Many Republicans had expected Kansas voters to approve the proposed state constitutional change in August, and Powell acknowledged that he was “boxed in” by the state’s failure to challenge much of the evidence presented by abortion providers to the trial court judge.
Powell repeatedly argued that the justices also ought to consider federal court decisions or even decisions from other states’ courts.
“I think the court should have its blinders off,” he said.
Among Republican-leaning states, Kansas is an outlier in preserving abortion access, in part because the state’s abortion opponents preferred making year-by-year incremental changes prior to last year’s U.S. Supreme Court ruling.

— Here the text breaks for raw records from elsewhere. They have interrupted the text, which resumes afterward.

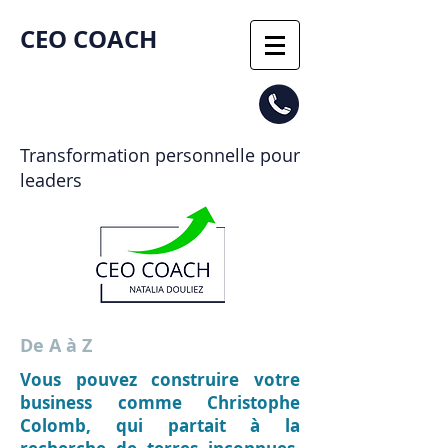
CEO COACH​
Transformation personnelle pour
leaders
De A à Z
Vous pouvez construire votre
business comme Christophe
Colomb, qui partait à la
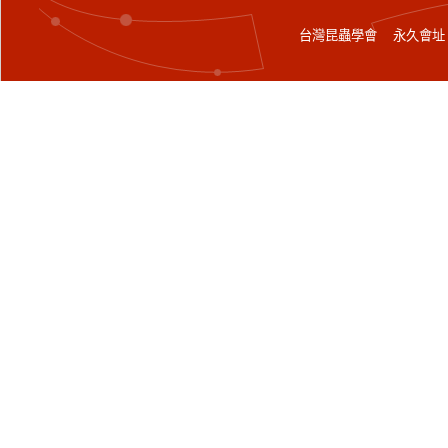
台灣昆蟲學會 永久會址：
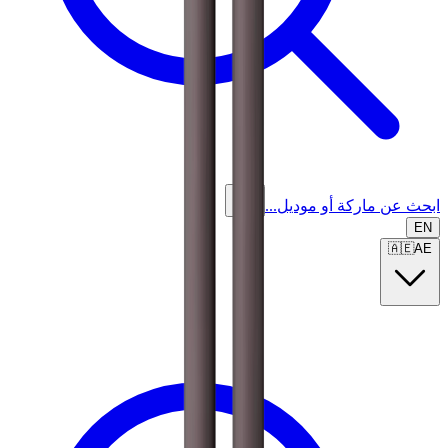
ابحث عن ماركة أو موديل...
EN
🇦🇪
AE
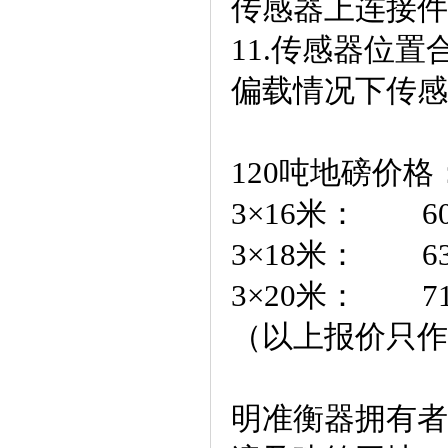
传感器上连接件
11.传感器位
偏载情况下传感
120吨地磅价格
3×16米：60
3×18米：63
3×20米：71
（以上报价只作
明准衡器拥有者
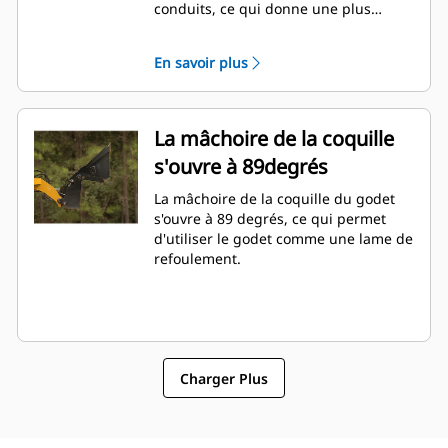
conduits, ce qui donne une plus
grande polyvalence à la machine.
En savoir plus
La mâchoire de la coquille
s'ouvre à 89degrés
La mâchoire de la coquille du godet
s'ouvre à 89 degrés, ce qui permet
d'utiliser le godet comme une lame de
refoulement.
Charger Plus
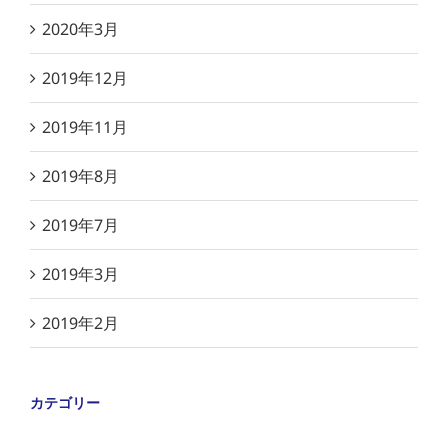
2020年3月
2019年12月
2019年11月
2019年8月
2019年7月
2019年3月
2019年2月
カテゴリー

However, the state still forces patients to wait 24 hours before getting an abortion, requires minors to get parental consent, spells out what patients must be told in writing beforehand and even mandates that the information for patients be printed in 12-point Times New Roman type.
Three members of the court’s 6-1 majority retired after the 2019 decision, but their replacements all were appointed by Democratic Gov. Laura Kelly, a strong abortion rights supporter. One of the new justices, K.J. Wall, recused himself from the cases, so six justices will decide them. The court did not give a reason for Wall’s action.
The 2019 ruling came in the early stages of the lawsuit over the ban on the second-trimester procedure. The justices kept the law on hold but sent the case back to the trial court to examine the ban further. A trial judge said the law could not stand.
The law deals with a certain type of dilation and evacuation, or D&E, procedure. According to state health department statistics, about 500 D&E procedures are done in Kansas each year, accounting for 6% of the state’s total abortions. About 90% of the state’s abortions occur in the first trimester.
A D&E procedure ban would force providers to use alternative methods that the Center for Reproductive Rights, an abortion rights advocate, has said are riskier for the patient and more expensive. Biles hit on that argument repeatedly during Monday’s hearing.
Abortion providers saw the law requiring them to comply with stricter regulations than other types than of doctors as an attempt to regulate them out of business. Before it was set to take effect in July 2011, it appeared briefly that no Kansas provider would be able to comply, though a Kansas City-area Planned Parenthood clinic ultimately did. A trial court judge ruled that the state had no justification for rules applying only to abortion providers, and the state appealed.
Those behind the clinic regulation law argued that it would make clinics safer for women seeking abortions. Several justices were skeptical that the state has a compelling reason to treat abortion clinics differently than other health care providers.
The state’s argument for banning the second-trimester procedure was summed up in how they wrote the law. It specifically would prohibit doctors from using forceps or similar instruments on a live fetus to remove it from the womb in pieces. Such instruments are used in some D&E abortions.
Although Powell derided the specific method as “heinous,” Biles told him that there is no evidence in the record that it is worse for the fetus than the alternatives.